• **WHAT THE TASK ASKS**
Each line below that contains "middle" should be counted. Give only the total.

┏━━

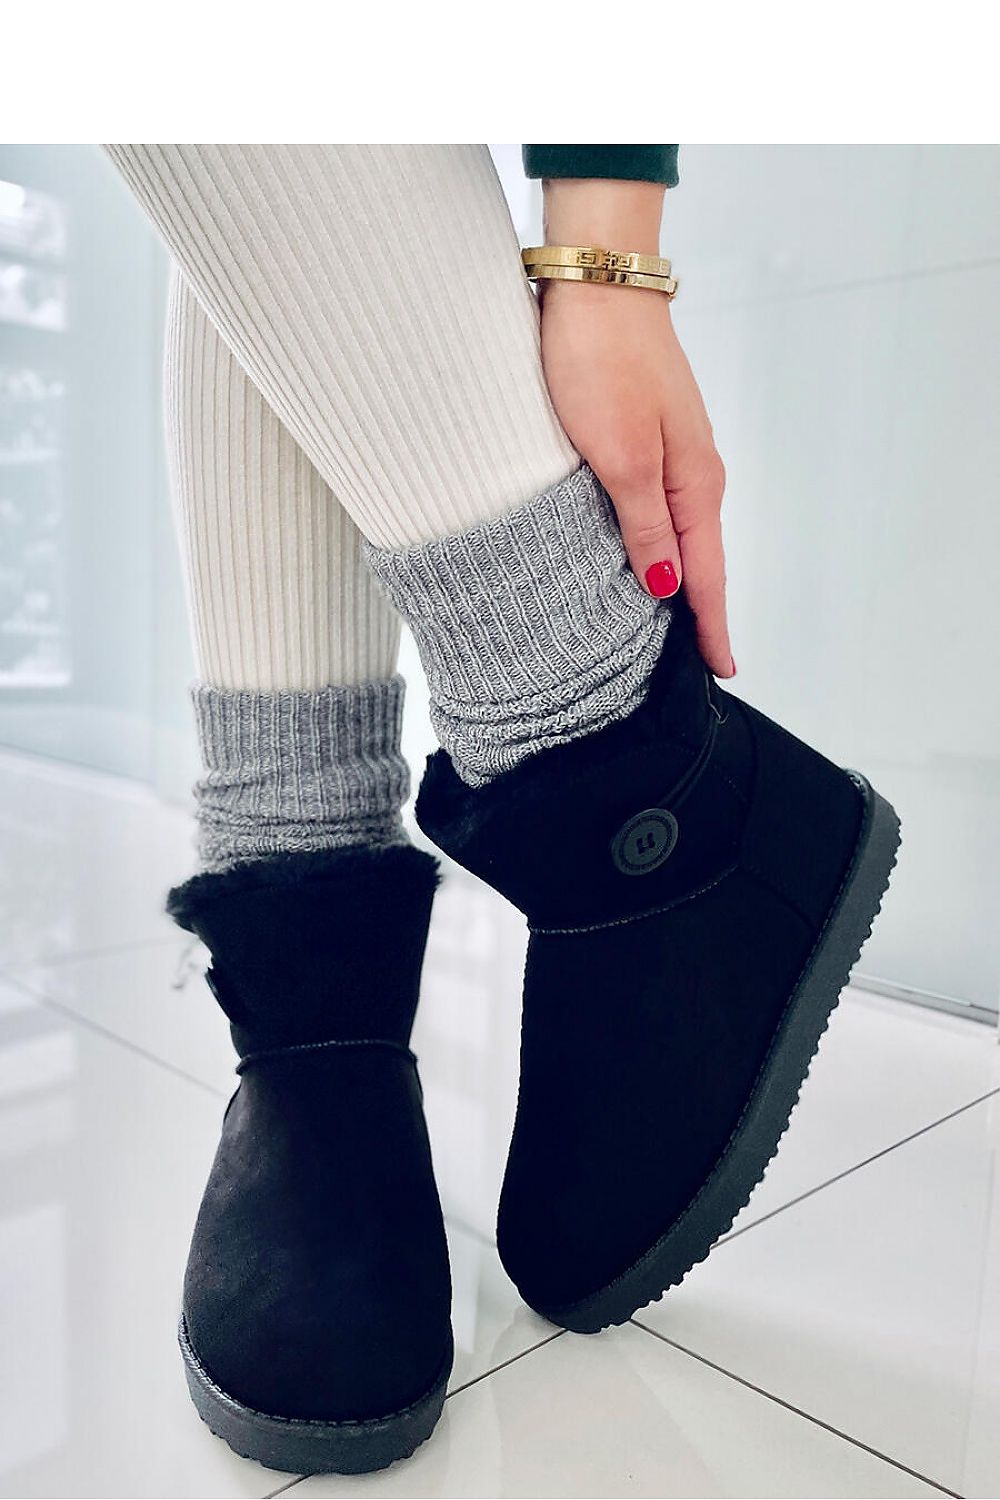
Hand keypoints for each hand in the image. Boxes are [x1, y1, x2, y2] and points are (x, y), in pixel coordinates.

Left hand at [538, 180, 733, 678]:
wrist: (595, 284)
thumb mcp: (620, 455)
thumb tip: (665, 585)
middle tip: (699, 659)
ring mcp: (671, 450)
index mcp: (693, 482)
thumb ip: (644, 523)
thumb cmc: (603, 360)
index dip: (711, 624)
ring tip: (672, 622)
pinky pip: (659, 505)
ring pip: (678, 531)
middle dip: (701, 610)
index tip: (720, 668)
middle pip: (699, 557)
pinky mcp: (646, 433)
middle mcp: (691, 471)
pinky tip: (642, 553)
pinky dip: (656, 539)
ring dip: (678, 576)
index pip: (707, 573)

┗━━

• **RESULT OF THIS EXERCISE**
4